» WHAT THE TASK ASKS: Give only the number of lines in the data that include the string "Output".

Document images with source code:
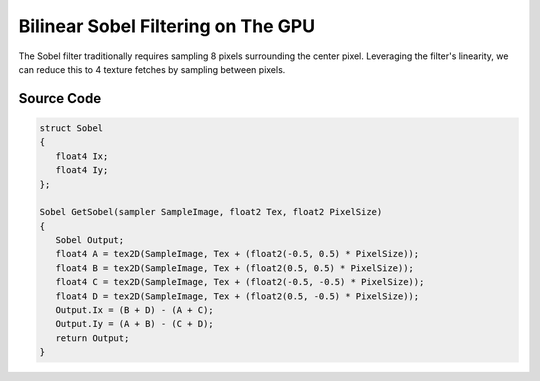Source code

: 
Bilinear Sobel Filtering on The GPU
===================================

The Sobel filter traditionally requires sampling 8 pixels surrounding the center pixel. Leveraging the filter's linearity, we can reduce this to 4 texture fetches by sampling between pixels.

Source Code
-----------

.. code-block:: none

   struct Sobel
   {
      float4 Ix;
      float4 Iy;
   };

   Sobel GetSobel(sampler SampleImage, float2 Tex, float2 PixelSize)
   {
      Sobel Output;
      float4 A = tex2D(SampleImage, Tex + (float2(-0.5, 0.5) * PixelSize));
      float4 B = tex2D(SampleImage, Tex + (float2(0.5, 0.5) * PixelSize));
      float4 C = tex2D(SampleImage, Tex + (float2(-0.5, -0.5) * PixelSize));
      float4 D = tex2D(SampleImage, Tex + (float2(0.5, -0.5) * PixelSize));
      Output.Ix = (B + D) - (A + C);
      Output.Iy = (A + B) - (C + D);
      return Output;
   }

» REPLY: 4